**THE PROBLEM**:
The expected output is the complete data, reproduced exactly.

**RECORDS FOR PROCESSING**:
=== Section Start ===

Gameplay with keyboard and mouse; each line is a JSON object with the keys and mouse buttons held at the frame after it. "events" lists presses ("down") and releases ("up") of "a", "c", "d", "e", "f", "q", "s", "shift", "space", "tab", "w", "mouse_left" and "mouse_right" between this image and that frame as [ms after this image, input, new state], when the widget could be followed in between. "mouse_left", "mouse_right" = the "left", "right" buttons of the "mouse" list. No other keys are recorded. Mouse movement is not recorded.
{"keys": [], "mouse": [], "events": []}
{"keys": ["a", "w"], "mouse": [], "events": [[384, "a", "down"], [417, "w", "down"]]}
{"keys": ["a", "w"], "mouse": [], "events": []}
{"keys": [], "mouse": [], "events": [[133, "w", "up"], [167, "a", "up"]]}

=== Section End ===

**EXERCISE RESULT**:
Gameplay with keyboard and mouse; each line is a JSON object with the keys and mouse buttons held at the frame after it. "events" lists presses ("down") and releases ("up") of "a", "c", "d", "e", "f", "q", "s", "shift", "space", "tab", "w", "mouse_left" and "mouse_right" between this image and that frame as [ms after this image, input, new state], when the widget could be followed in between. "mouse_left", "mouse_right" = the "left", "right" buttons of the "mouse" list. No other keys are recorded. Mouse movement is not recorded.
{"keys": [], "mouse": [], "events": []}
{"keys": ["a", "w"], "mouse": [], "events": [[384, "a", "down"], [417, "w", "down"]]}
{"keys": ["a", "w"], "mouse": [], "events": []}
{"keys": [], "mouse": [], "events": [[133, "w", "up"], [167, "a", "up"]]}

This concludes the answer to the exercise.